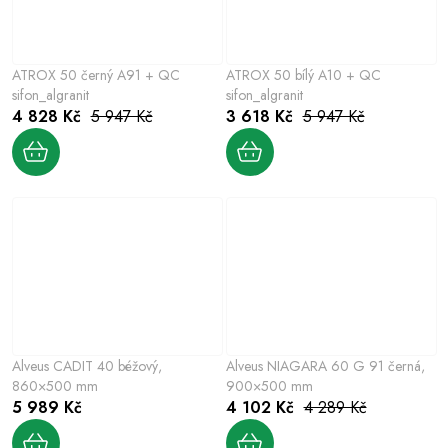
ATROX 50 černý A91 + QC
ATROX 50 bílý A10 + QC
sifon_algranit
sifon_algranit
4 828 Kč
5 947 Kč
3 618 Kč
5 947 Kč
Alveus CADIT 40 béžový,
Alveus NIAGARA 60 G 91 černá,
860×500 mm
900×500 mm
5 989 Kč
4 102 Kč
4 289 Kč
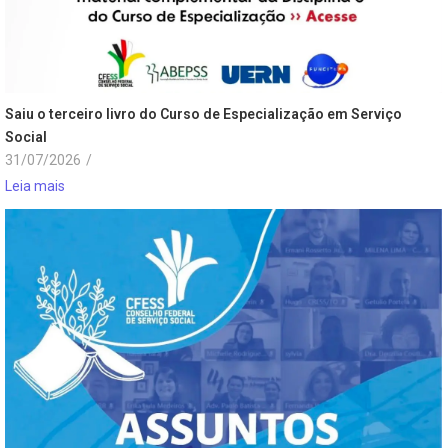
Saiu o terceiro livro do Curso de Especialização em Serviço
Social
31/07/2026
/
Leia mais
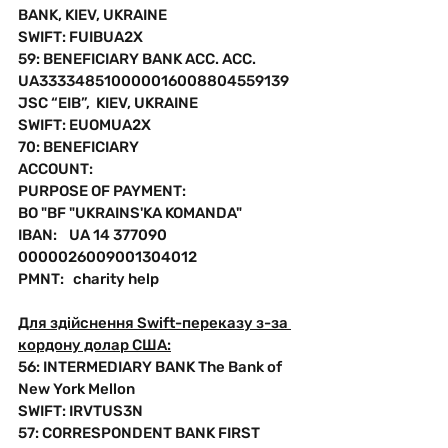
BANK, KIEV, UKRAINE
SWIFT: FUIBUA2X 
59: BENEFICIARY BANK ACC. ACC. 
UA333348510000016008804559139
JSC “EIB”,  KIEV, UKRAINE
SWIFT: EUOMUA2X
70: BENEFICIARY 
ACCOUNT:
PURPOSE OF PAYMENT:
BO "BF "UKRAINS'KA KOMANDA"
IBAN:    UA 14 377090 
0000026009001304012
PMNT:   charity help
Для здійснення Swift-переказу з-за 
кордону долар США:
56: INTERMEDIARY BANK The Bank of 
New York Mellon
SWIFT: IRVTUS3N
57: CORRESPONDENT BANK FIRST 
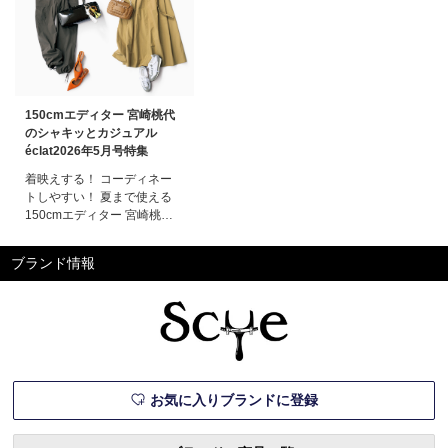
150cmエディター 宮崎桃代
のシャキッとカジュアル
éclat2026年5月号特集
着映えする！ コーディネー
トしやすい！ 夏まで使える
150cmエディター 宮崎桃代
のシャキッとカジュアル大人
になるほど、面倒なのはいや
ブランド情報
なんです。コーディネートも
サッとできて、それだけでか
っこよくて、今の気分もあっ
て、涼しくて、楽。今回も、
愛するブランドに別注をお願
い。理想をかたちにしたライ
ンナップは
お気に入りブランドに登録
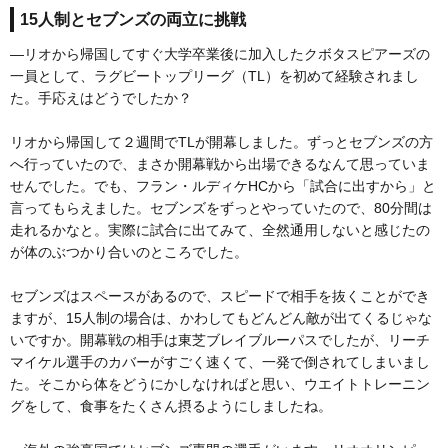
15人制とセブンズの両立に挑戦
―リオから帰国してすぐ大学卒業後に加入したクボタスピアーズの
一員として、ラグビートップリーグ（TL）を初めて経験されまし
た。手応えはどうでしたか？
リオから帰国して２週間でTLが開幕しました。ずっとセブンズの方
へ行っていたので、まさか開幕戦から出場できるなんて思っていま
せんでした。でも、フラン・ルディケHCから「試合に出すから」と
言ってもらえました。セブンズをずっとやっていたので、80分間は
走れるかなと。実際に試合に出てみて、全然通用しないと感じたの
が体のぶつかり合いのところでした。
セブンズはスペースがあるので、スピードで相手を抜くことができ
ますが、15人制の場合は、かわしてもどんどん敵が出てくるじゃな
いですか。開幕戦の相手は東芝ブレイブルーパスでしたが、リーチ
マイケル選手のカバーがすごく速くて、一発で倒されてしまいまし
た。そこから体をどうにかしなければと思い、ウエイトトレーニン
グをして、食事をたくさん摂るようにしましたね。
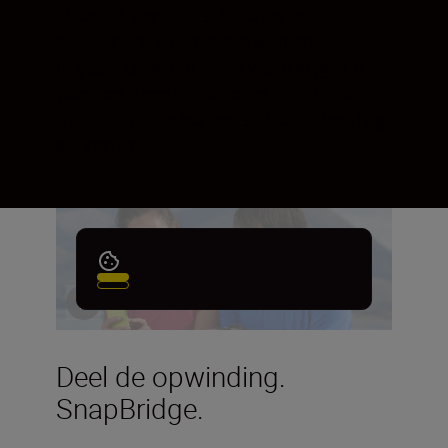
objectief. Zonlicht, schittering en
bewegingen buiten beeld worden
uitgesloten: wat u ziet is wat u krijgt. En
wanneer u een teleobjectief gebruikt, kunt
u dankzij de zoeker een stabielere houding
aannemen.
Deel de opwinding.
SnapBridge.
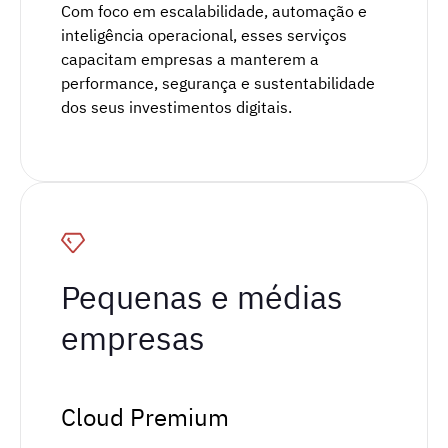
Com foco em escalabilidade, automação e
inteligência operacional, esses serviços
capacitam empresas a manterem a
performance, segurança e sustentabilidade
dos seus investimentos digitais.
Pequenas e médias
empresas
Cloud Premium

* * *

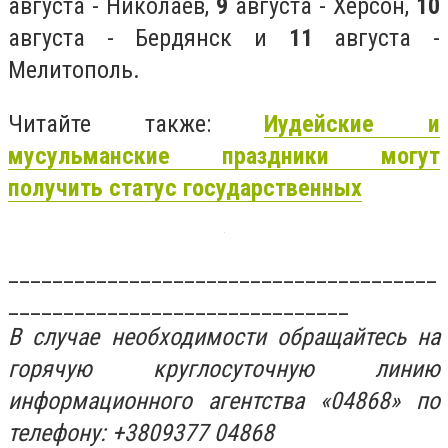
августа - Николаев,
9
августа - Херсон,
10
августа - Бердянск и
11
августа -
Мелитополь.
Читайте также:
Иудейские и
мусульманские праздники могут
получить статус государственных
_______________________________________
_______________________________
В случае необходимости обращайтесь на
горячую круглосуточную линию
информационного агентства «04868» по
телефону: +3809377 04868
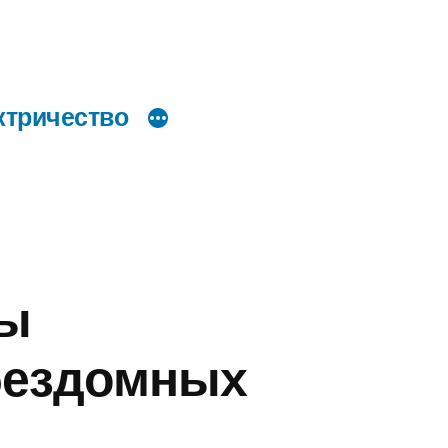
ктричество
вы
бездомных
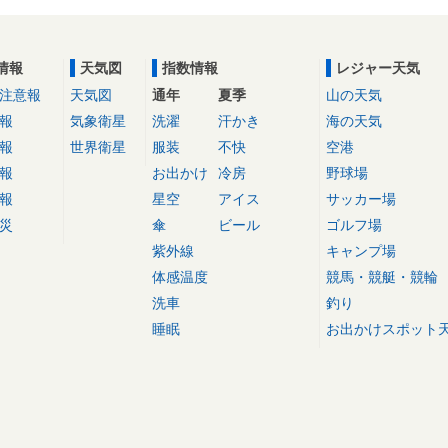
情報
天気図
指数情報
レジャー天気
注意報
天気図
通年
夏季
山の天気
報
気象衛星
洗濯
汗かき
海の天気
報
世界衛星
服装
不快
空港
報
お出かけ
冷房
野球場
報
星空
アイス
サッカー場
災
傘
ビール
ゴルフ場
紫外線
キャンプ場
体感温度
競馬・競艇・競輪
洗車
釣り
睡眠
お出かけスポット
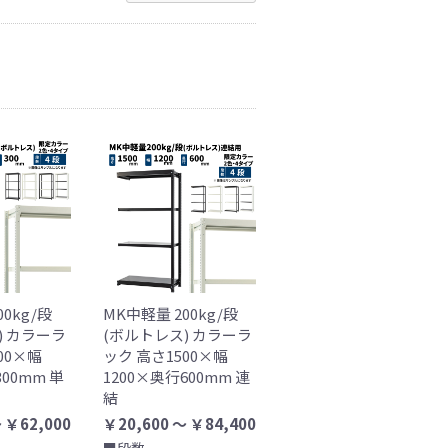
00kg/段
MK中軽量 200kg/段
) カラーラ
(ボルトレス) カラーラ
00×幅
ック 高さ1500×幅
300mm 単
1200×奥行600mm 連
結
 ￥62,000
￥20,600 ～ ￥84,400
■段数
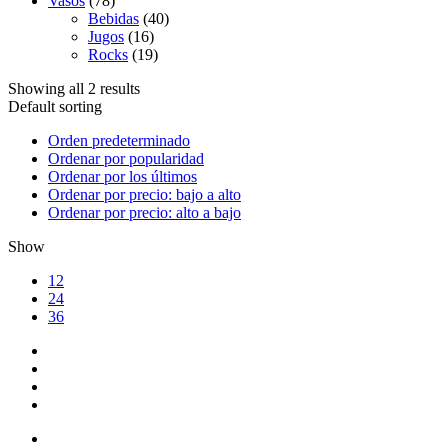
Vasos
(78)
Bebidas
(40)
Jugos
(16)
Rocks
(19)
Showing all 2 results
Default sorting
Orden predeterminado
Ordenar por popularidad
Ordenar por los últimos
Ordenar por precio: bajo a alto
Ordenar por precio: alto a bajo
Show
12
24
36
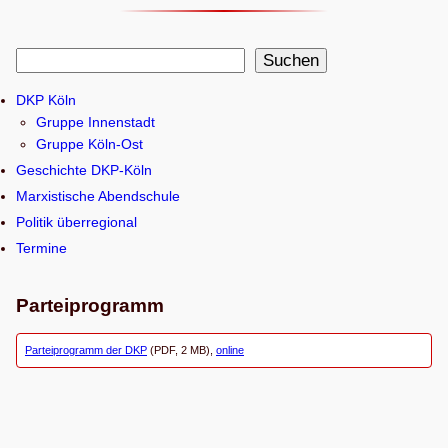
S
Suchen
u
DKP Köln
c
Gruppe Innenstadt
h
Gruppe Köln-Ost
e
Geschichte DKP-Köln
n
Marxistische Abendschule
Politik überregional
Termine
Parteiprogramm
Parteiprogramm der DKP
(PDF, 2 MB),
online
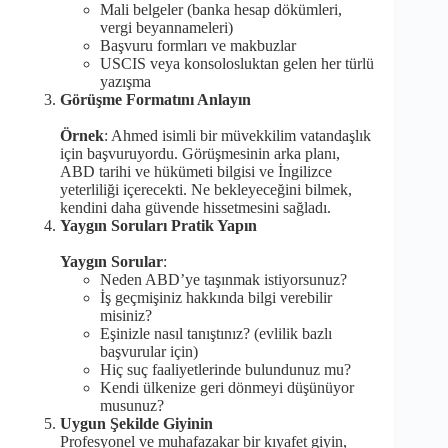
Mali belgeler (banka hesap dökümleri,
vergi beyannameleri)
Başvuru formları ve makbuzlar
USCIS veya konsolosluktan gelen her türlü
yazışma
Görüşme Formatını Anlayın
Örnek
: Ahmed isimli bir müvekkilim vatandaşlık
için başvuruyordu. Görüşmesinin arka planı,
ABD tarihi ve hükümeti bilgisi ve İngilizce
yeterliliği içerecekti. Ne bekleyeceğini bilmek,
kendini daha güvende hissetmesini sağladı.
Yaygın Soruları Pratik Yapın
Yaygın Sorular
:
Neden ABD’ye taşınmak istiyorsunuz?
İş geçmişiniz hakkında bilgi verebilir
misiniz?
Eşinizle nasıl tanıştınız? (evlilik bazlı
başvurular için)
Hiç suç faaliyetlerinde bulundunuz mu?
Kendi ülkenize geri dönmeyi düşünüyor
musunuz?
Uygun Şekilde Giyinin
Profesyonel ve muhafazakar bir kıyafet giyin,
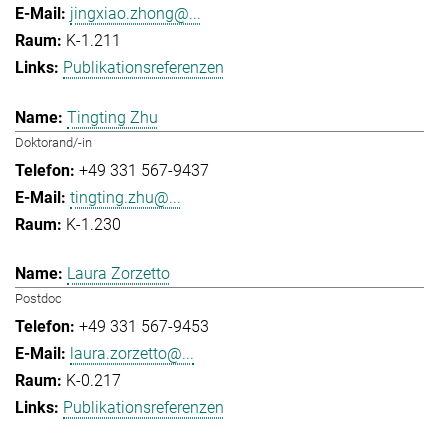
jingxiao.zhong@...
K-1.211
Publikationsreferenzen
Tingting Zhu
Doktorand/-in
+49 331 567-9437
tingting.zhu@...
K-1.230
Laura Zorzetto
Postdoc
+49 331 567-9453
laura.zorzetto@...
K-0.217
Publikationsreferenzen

...

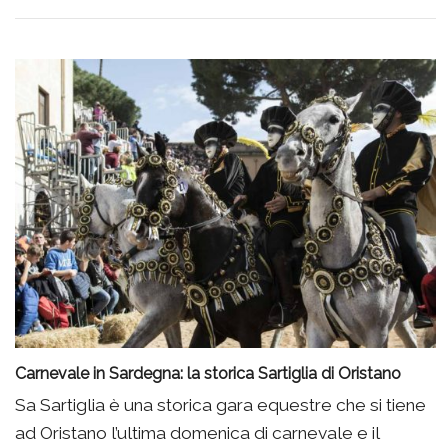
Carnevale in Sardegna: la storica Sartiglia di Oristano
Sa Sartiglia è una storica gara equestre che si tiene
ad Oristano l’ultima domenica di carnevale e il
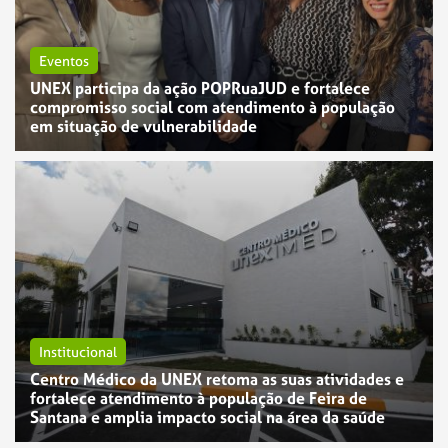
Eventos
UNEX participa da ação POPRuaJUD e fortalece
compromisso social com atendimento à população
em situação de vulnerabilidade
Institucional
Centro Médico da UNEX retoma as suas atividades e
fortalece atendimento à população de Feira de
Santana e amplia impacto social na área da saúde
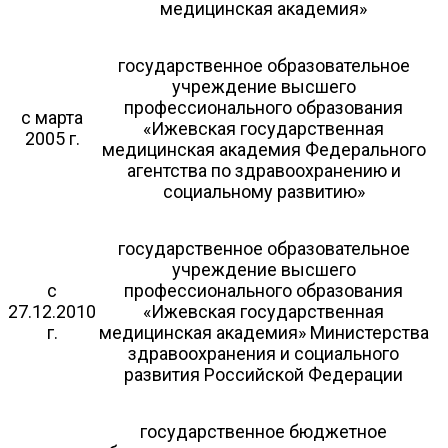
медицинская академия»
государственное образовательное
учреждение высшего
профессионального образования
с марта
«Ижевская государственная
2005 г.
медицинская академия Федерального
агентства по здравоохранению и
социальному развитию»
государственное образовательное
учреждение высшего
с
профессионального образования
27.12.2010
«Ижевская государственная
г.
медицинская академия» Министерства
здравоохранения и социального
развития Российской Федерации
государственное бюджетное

- **REQUIREMENT**
Go through the preceding material and copy each line that has the word "медицинская".

- **SOLUTION TO THIS EXERCISE**
медицинская академия»
медицинская академия Федерального
медицинская академия» Министерства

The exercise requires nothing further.